My blog post seems to have, in part, kick-started this lively debate that has gone off in a number of other directions. Hence, I wanted to add one clarifying point: the original blog and BMC Genomics article on which it is based do not claim that failure to reject the neutral model implies therefore that evolution is entirely neutral. From our conclusion:
"In the present case the excellent fits obtained, e.g., for our flexible core model (model D), should not be interpreted as an indication for the validity of its assumptions. Rather, our analysis shows that gene frequency distributions do not contain sufficient information for the inference of evolutionary mechanisms underlying the observed distributions."
Hope this is of some help to this discussion.
Not really - rejecting the hypothesis means that there is _significant_ evidence against it. This is meaningful for two reasons: 1) we can be confident that the observed signal is not just due to noise; 2) in practice, if the signal is strong enough to give statistical significance, the effect size is not small. So the sites at which we are able to reject neutrality really are different from the others.
Also bear in mind that we are not so much interested in whether the null hypothesis of neutrality is rejected (which would not tell us whether we're dealing with adaptive or purifying selection, or a mixture of the two), but in finding evidence for a _particular_ type of selection.
You have to be a little careful here. Rejecting the Null Hypothesis means that there is significant evidence that one or more of the underlying assumptions of the Null Hypothesis are wrong. It may not be the one you think, though. If, for example, you also assume uniform mutation across sites, it might be this uniformity that is violated, not the neutrality.
Also, in the modern "post-genomic" age, I am not sure how safe it is to say that "in practice, if the signal is strong enough to give statistical significance, the effect size is not small". If your dataset is very large, the effect can be tiny and still be significant. The bioinformatics literature is riddled with people finding significant but tiny effects that are essentially useless if you want to apply them to individual situations because the effect is so small. If you really trust your model, they might tell you something about nature. Often, though, I suspect they are probably due to small random deviations away from the Null hypothesis assumptions.

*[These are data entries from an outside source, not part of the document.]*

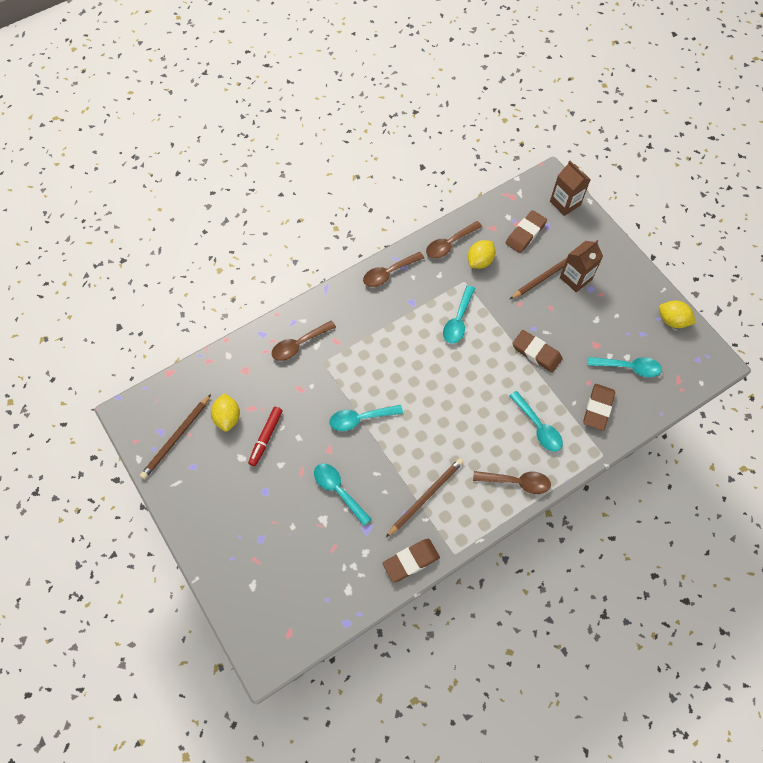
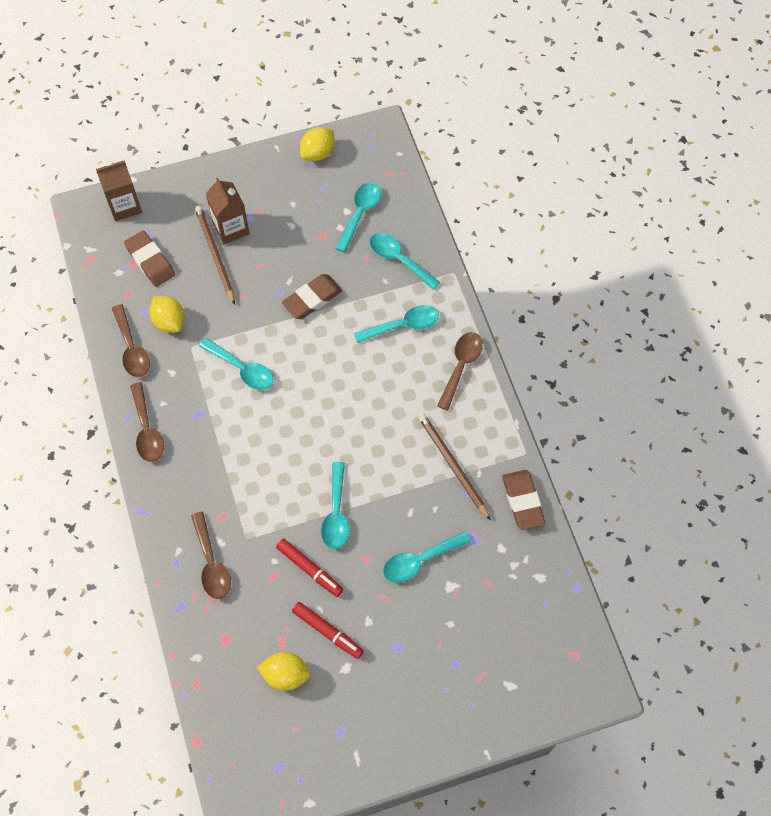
camera: 75 degrees left, 0 degrees up
brown pencil [140,394,211,479] -> none
brown eraser [583,384,615,431] -> turquoise spoon [369,233,440,290]
none -> red marker [276,538,344,597]

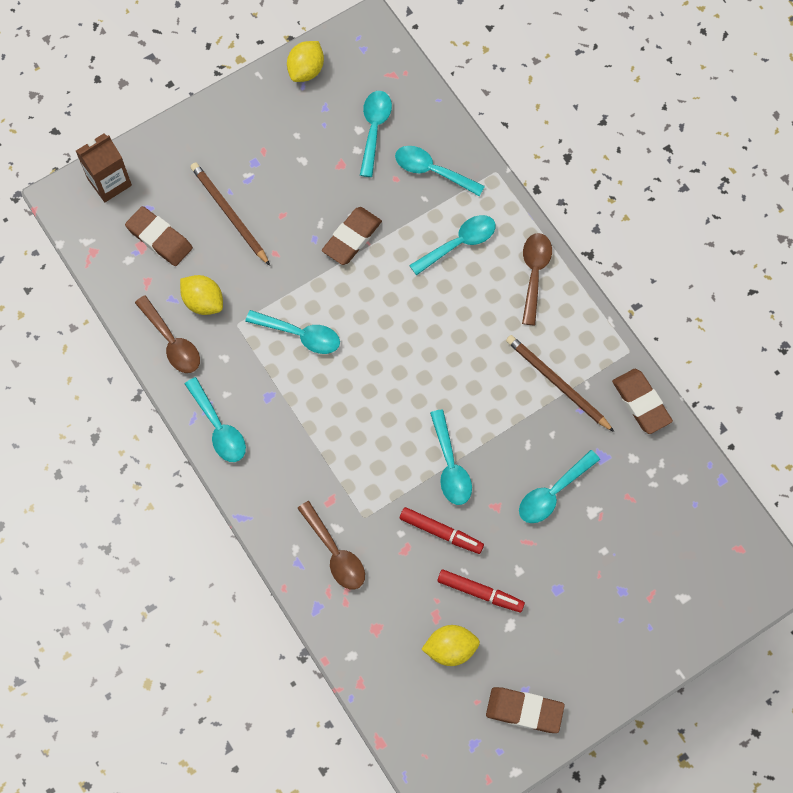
camera: 15 degrees left, 5 degrees up
brown spoon [130,382,164,462] -> turquoise spoon [185,377,246,462]
brown carton [206,178,250,244] -> none
none -> brown eraser [486,687,565,733]

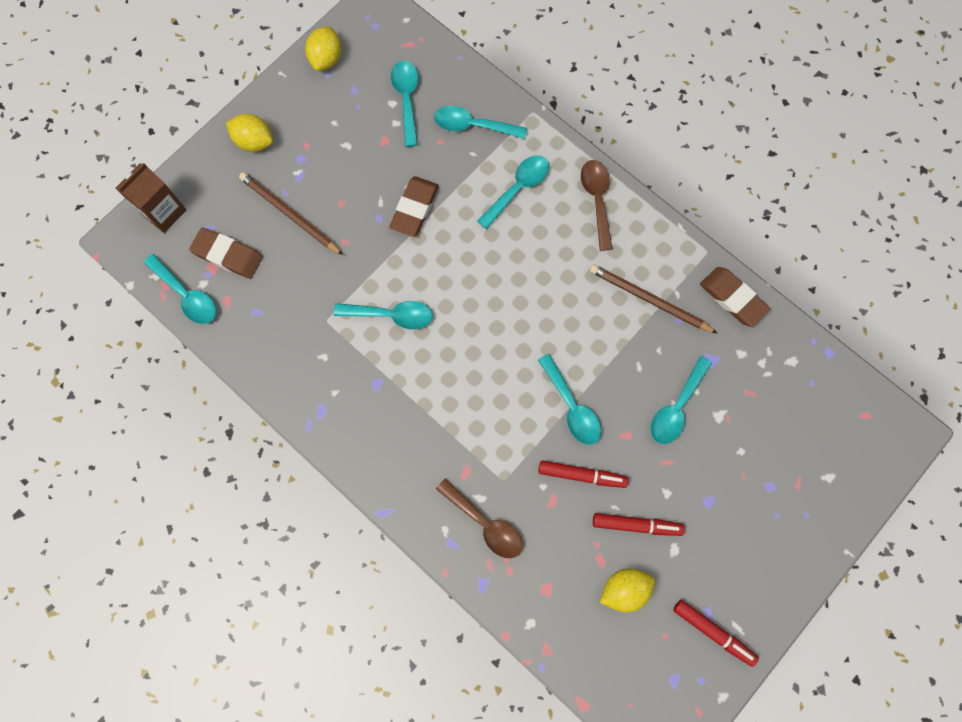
camera: 15 degrees left, 5 degrees up
brown spoon [135,295,200,373] -> none
yellow lemon [180,275,223,315] -> yellow lemon moved to [226,114,273,152]
turquoise spoon [185,377,246,462] -> turquoise spoon moved to [144,254,216,324]
brown eraser [486,687,565,733] -> red marker [673,600,759,667]

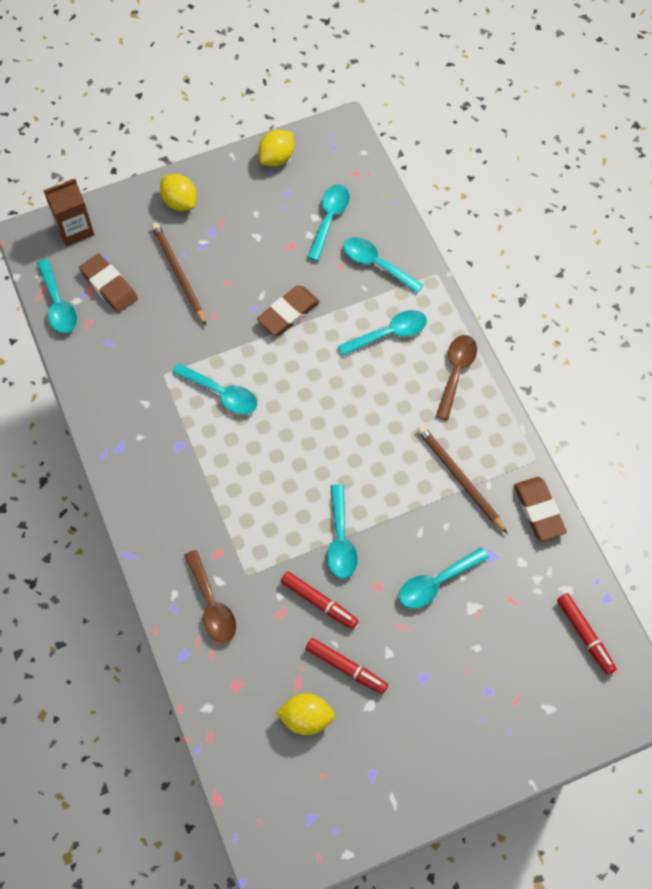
camera: 25 degrees right, 10 degrees down
red marker [673,600,759,667] -> red marker moved to [557,593,616,675]

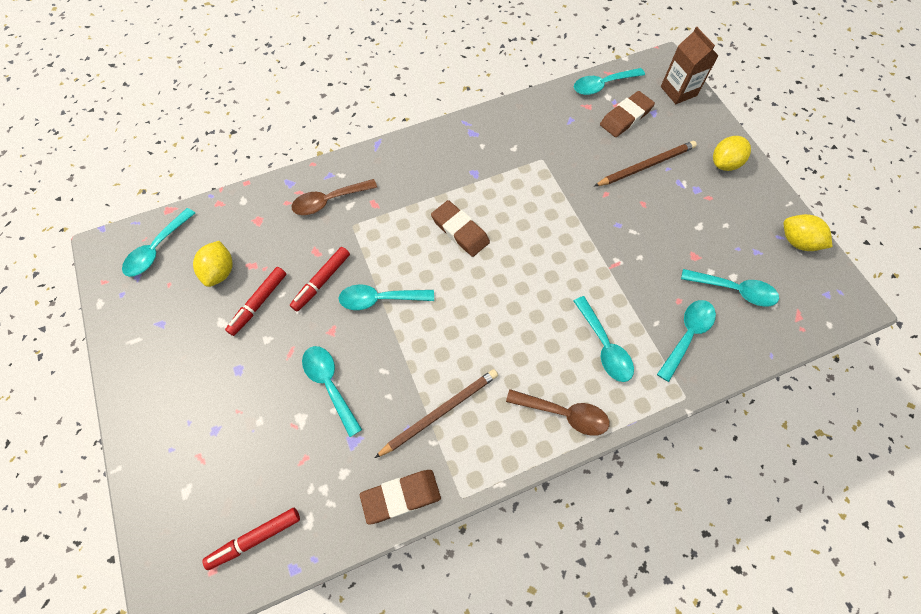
camera: 90 degrees right, 0 degrees up
turquoise spoon [172,363,257,414] -> turquoise spoon moved to [122,208,195,277]
brown eraser [257,286,320,335] -> brown eraser moved to [431,200,490,257]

Oops! When I wrote "small random deviations away from the Null hypothesis assumptions", I meant "small boring deviations"... Obviously, they need to be consistent to result in significance.
Of course you are right about the interpretation - there is always the caveat that the results are reliable only insofar as the model assumptions are believable. That is why we are always striving to make the assumptions more biologically realistic. For instance, a key point of the study I'm referring to is that we are removing the assumption that rates are constant over time. (Not assuming that rates are constant over sites is already pretty standard.)
By "in practice" I meant "in the cases that are actually being analyzed at present or will be in the near future". I completely agree that significance becomes uninteresting when the effect size is too small; that just doesn't happen to be the case in this field at present.